You can find the first one here
What I love is that this is one of the few instances where a studio decided that doing something right outweighted the cost.
See, at the time, the Adventures of Captain Marvel film serial had made Billy Batson and his alter-ego the first superhero in film, and it was proving ridiculously popular (even today it's held up as one of the best film serials ever) and profitable. DC realized they needed to get into the game, but rather than try to ape the live action work of Captain Marvel, the decided to go the animated route. When they approached the Fleischer brothers to make the cartoons, Max was apparently really burnt out from recent projects, and thus made no attempt at sugar coating or bargaining. He told them bluntly what a top of the line Superman cartoon would cost (it was pretty extravagant for its time), expecting the studio to back off. The studio instead said "Sure thing", and Max got perhaps the biggest project budget of his career.

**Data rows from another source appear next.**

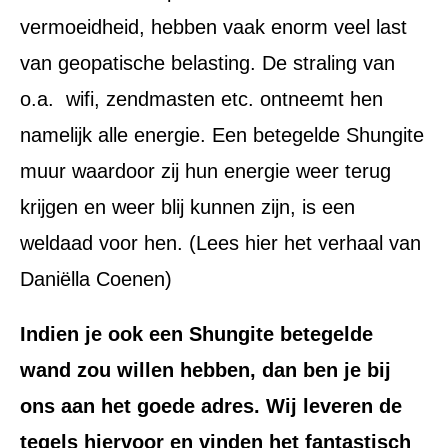
vermoeidheid, hebben vaak enorm veel last
van geopatische belasting. De straling van
o.a. wifi, zendmasten etc. ontneemt hen
namelijk alle energie. Een betegelde Shungite
muur waardoor zij hun energie weer terug
krijgen en weer blij kunnen zijn, is een
weldaad voor hen. (Lees hier het verhaal van
Daniëlla Coenen)
Indien je ook een Shungite betegelde
wand zou willen hebben, dan ben je bij
ons aan het goede adres. Wij leveren de
tegels hiervoor en vinden het fantastisch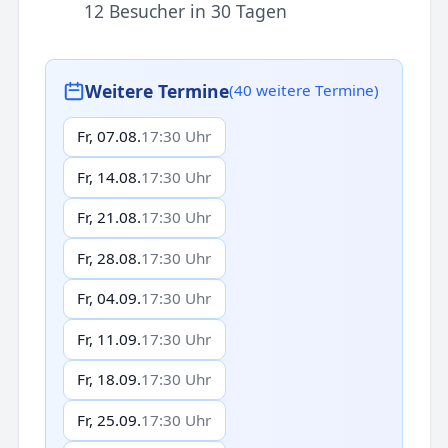
12 Besucher in 30 Tagen
Weitere Termine
(40 weitere Termine)
Fr, 07.08.
17:30 Uhr
Fr, 14.08.
17:30 Uhr
Fr, 21.08.
17:30 Uhr
Fr, 28.08.
17:30 Uhr
Fr, 04.09.
17:30 Uhr
Fr, 11.09.
17:30 Uhr
Fr, 18.09.
17:30 Uhr
Fr, 25.09.
17:30 Uhr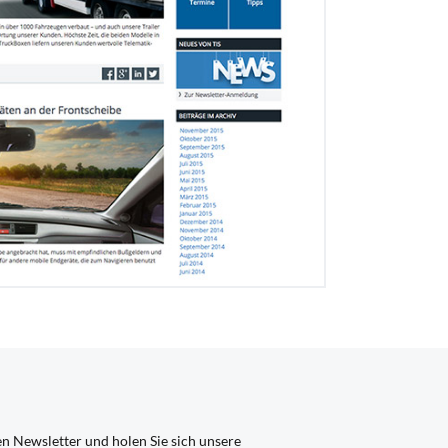
en Newsletter und holen Sie sich unsere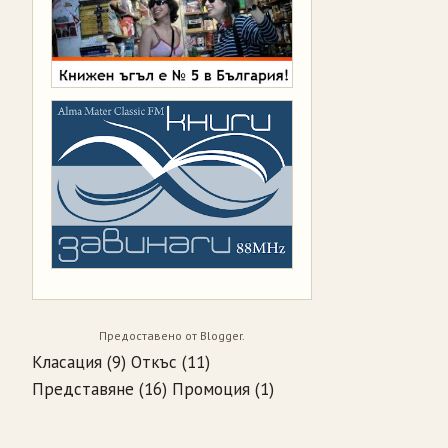
Предоставено от
Blogger
.
Класация
(9)
Откъс
(11)
Представяне
(16)
Промоция
(1)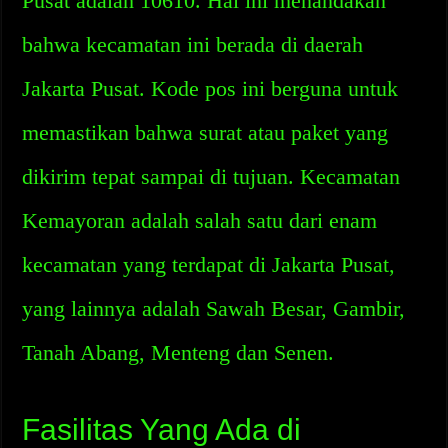
Pusat adalah 10610. Hal ini menandakan
bahwa kecamatan ini berada di daerah
Jakarta Pusat. Kode pos ini berguna untuk
memastikan bahwa surat atau paket yang
dikirim tepat sampai di tujuan. Kecamatan
Kemayoran adalah salah satu dari enam
kecamatan yang terdapat di Jakarta Pusat,
yang lainnya adalah Sawah Besar, Gambir,
Tanah Abang, Menteng dan Senen.
Fasilitas Yang Ada di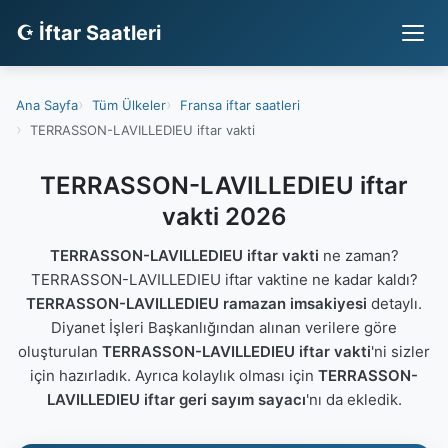
☪ İftar Saatleri
Ana Sayfa
Tüm Ülkeler
Fransa iftar saatleri
TERRASSON-LAVILLEDIEU iftar vakti
TERRASSON-LAVILLEDIEU iftar
vakti 2026
TERRASSON-LAVILLEDIEU iftar vakti
ne zaman?
TERRASSON-LAVILLEDIEU iftar vaktine ne kadar kaldı?
TERRASSON-LAVILLEDIEU ramazan imsakiyesi
detaylı.
Diyanet İşleri Başkanlığından alınan verilere göre
oluşturulan
TERRASSON-LAVILLEDIEU iftar vakti
'ni sizler
için hazırladık. Ayrıca kolaylık olması için
TERRASSON-
LAVILLEDIEU iftar geri sayım sayacı
'nı da ekledik.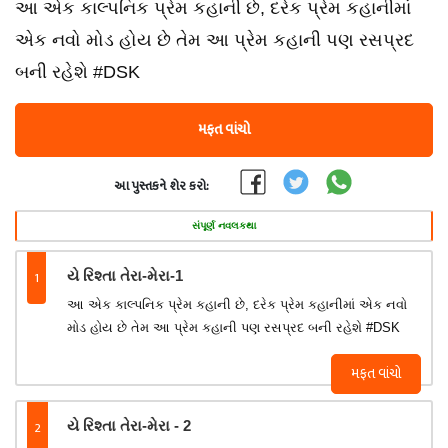
આ એક કાલ્પનિક પ્રેમ કહાની છે, દરેક પ્રેમ કહાનીમાં
એક નવો મોડ હોય છે તેમ આ પ્રેમ કહાની પણ રસપ્રદ
બની રહેશે #DSK
મફત વાંચો
આ પુસ્તકને શેર કરો:
સંપૂર્ણ નવલકથા
1
યે રિશ્તા તેરા-મેરા-1
આ એક કાલ્પનિક પ્રેમ કહાની છે, દરેક પ્રેમ કહાનીમાં એક નવો
મોડ હોય છે તેમ આ પ્રેમ કહાની પણ રસપ્રદ બની રહેશે #DSK
મફત વાંચો
2
યે રિશ્તા તેરા-મેરા - 2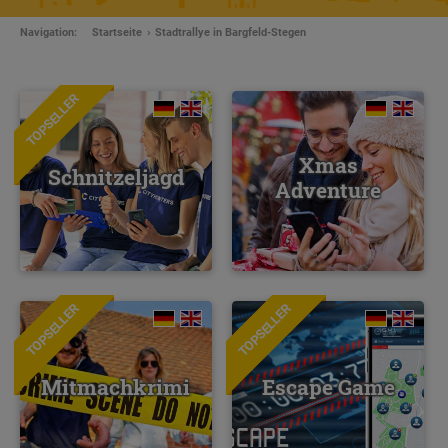
Navigation:
Startseite
Stadtrallye in Bargfeld-Stegen
TOPSELLER
Xmas
Schnitzeljagd
Adventure
TOPSELLER
TOPSELLER
NEU
Mitmachkrimi
Escape Game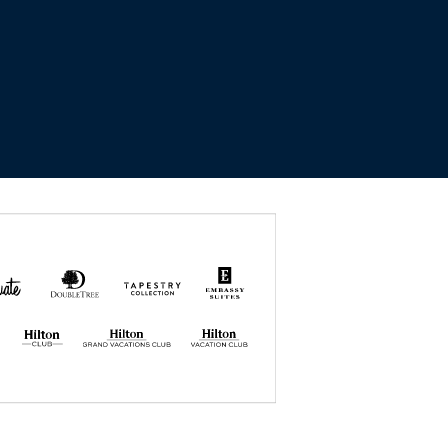
uate
DoubleTree
Tapestry
Embassy
by
Collection
Suites
Hilton
by Hilton
by
Hilton
Hilton GRAND
Hilton
VACATIONS
VACATION
CLUB
CLUB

This series is also responsible for a lot of well know parts of the Superman mythos, such as the "Faster than a speeding bullet" tagline, Superman changing in a phone booth, and is partially responsible for Superman being able to fly in the comics. The animators were having a hard time making the leaps Superman usually did in the comics look right, so instead they asked if it was okay to make him just flat out fly, or at least have more of a "gliding flight" aspect to him. The comic company okayed it, and between that, rivals like Capt. Marvel and Namor flying around, Superman started flying in the comics.
This series also had Superman as a powerhouse, but at the same time there were things that could and did hurt him, and he couldn't simply muscle his way through every problem. Several times in the face of large natural disasters, Superman needs to rely on science to save the day, rather than his own strength. When a giant magnetic telescope pulls down a meteor from space, every time Superman tries to stop it himself all he can do is delay the meteor's approach, and is clearly getting his ass kicked in the process. He needs to instead get Lois to use the original machine (that he is keeping powered) to send the meteor back into space.
Lois was actually ahead of her time here as well. While she does need a lot of saving, she also shows herself to be very brave and resourceful. She doesn't break under Nazi torture or pain of death, and when some criminals are trying to rob a train she's own, she actually picks up one of the gangster's tommy guns and opens fire on them.
There was also no "Clark Kent is the mask" thing where Clark is a simpering whimp while Superman is the "real" person. Clark Kent is a brave, resourceful individual who just pretends to have human frailty when he needs to change.
Superman here is a bit more of a mysterious figure, but much like with how Capt. Marvel killed several people in his film serial, this is sort of a proto-type Superman before he became firmly established. But overall, these shorts are very solid and a lot of fun.